▶ Exercise brief
Begin at the line containing "- hepatic veins: bounding" in the entries below and end at the line containing "- portal vein (with"; transcribe that range exactly and nothing outside it.

▶ Dataset content
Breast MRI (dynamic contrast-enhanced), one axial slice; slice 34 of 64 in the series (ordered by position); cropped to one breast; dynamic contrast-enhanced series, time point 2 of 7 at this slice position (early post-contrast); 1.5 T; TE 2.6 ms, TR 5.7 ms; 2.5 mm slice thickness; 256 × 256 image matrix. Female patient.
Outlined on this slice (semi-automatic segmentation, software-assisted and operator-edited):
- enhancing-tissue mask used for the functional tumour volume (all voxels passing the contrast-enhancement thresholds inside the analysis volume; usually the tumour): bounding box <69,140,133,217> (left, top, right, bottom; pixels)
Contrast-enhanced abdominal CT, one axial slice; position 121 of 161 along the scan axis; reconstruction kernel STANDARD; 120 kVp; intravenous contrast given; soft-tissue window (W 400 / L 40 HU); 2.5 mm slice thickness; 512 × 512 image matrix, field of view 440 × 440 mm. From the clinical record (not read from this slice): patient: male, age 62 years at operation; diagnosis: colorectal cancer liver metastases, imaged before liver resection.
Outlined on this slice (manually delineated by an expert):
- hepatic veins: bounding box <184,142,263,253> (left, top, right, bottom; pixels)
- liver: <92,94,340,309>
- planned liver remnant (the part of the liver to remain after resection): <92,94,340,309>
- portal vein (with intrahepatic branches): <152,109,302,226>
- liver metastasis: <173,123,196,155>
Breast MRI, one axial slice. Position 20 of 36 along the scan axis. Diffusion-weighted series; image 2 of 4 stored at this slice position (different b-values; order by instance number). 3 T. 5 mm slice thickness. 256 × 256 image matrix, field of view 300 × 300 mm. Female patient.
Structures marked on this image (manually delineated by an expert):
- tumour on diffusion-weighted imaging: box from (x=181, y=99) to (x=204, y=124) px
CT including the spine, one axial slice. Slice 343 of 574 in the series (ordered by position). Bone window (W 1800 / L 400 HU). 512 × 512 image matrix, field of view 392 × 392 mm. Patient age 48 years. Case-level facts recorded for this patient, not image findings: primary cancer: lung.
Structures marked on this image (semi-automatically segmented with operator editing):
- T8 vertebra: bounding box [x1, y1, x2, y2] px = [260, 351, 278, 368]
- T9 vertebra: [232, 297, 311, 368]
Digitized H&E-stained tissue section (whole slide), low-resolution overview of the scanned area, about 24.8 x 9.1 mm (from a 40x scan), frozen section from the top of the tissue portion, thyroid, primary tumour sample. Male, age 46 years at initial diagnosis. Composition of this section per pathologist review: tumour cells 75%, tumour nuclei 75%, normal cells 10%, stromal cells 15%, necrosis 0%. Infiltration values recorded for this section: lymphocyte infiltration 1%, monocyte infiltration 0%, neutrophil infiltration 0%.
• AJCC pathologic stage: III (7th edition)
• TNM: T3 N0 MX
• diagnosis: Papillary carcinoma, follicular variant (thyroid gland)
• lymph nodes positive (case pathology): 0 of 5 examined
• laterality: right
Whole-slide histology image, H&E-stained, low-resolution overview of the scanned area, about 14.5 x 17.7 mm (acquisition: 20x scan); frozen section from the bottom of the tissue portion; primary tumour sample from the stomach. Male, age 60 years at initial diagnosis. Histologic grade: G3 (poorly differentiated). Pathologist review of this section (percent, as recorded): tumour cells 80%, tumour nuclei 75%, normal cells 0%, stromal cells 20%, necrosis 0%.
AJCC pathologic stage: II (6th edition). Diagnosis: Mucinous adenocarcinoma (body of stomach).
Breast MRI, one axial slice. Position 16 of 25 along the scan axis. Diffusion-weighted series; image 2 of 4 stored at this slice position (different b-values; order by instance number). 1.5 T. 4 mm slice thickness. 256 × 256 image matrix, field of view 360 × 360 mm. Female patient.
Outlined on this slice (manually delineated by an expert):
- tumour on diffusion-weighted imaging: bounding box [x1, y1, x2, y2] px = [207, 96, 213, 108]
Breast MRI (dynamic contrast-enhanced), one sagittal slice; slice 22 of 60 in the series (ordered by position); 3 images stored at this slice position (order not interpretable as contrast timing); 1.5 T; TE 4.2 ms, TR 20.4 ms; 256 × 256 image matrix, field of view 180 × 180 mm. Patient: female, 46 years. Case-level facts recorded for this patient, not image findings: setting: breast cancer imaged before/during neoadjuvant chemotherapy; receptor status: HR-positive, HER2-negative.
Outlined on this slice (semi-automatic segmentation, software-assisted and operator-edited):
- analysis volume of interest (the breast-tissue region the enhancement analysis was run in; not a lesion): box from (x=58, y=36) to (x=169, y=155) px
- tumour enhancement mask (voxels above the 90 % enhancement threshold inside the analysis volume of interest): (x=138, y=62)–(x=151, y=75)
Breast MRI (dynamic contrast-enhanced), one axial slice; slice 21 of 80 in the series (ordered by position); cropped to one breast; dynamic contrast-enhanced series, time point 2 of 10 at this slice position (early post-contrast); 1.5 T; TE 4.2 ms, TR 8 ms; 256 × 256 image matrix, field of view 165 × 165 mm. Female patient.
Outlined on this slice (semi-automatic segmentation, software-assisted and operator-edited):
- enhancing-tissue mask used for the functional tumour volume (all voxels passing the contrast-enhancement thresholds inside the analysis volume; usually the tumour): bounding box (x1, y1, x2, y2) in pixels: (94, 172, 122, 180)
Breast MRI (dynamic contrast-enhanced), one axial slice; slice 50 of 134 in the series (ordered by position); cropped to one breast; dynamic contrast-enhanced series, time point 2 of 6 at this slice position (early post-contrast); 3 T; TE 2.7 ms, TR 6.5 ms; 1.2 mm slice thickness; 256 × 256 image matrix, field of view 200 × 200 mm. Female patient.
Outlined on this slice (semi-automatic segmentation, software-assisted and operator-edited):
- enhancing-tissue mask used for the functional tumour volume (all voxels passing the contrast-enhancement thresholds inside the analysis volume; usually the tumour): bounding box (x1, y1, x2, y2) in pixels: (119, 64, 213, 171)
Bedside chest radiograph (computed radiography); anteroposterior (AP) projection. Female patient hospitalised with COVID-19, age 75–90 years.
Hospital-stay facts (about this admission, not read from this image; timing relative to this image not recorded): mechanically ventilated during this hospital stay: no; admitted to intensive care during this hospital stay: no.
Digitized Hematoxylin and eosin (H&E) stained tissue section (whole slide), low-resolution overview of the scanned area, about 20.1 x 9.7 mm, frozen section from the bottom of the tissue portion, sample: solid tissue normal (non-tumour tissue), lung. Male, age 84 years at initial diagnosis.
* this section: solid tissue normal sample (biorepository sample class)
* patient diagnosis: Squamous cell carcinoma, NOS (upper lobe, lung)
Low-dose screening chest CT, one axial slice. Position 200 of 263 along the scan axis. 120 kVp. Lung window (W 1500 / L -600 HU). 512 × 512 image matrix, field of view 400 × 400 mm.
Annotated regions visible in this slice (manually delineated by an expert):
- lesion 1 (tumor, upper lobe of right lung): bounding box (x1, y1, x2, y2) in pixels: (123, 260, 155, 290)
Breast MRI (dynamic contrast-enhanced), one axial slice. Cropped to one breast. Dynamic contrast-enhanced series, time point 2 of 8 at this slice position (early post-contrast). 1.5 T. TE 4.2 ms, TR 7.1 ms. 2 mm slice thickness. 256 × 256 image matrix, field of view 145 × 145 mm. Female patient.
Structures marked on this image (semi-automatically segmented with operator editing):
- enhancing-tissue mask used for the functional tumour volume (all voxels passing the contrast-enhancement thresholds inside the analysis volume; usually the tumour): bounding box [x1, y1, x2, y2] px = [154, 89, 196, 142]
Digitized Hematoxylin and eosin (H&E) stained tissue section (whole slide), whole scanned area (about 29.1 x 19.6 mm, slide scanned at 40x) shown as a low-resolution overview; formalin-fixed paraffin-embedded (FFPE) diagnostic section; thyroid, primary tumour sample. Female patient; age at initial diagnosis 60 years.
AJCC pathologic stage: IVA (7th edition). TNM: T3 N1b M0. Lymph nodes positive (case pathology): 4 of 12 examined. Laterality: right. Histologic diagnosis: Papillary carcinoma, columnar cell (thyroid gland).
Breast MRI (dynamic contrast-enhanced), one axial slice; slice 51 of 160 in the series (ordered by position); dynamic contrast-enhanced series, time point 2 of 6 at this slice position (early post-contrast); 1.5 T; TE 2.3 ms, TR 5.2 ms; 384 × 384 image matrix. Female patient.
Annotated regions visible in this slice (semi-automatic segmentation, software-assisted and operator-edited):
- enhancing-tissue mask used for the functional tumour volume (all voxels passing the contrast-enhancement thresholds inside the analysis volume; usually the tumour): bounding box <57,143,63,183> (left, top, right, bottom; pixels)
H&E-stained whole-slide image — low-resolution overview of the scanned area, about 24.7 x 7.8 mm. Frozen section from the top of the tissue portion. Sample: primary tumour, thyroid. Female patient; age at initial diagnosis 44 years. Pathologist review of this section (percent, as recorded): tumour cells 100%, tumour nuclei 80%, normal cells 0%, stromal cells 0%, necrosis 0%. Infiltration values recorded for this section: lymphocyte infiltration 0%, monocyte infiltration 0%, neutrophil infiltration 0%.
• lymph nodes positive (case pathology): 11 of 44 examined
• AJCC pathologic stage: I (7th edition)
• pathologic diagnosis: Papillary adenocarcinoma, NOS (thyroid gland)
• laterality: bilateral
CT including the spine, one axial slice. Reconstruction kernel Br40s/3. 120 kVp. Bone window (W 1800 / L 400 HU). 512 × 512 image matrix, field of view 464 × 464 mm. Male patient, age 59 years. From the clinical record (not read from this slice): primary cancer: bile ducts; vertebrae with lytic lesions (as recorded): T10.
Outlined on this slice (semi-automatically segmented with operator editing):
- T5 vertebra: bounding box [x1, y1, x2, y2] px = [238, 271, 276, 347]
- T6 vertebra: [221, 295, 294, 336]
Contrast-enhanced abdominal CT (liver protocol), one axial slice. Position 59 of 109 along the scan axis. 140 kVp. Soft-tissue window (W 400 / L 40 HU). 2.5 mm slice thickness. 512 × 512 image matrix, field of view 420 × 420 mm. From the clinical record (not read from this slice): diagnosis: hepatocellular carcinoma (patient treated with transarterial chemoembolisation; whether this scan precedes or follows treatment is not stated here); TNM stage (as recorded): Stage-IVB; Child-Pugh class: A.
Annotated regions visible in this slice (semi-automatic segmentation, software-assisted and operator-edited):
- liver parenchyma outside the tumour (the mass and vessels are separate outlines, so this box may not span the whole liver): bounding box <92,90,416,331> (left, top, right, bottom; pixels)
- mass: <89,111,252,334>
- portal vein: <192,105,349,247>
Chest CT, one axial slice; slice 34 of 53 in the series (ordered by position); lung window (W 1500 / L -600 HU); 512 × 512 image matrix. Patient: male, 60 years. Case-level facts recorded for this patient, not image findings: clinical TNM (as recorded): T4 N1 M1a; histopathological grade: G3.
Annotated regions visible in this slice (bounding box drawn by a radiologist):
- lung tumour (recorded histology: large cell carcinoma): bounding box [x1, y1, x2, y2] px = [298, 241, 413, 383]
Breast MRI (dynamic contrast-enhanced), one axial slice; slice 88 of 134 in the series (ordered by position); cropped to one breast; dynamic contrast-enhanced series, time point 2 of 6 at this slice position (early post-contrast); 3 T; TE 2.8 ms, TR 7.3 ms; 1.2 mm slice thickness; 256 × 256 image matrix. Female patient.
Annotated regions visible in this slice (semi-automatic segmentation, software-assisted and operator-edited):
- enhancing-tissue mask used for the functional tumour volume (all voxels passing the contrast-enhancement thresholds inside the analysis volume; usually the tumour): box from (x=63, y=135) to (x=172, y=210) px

▶ Finished task
- hepatic veins: bounding box <184,142,263,253> (left, top, right, bottom; pixels)
- liver: <92,94,340,309>
- planned liver remnant (the part of the liver to remain after resection): <92,94,340,309>
- portal vein (with intrahepatic branches): <152,109,302,226>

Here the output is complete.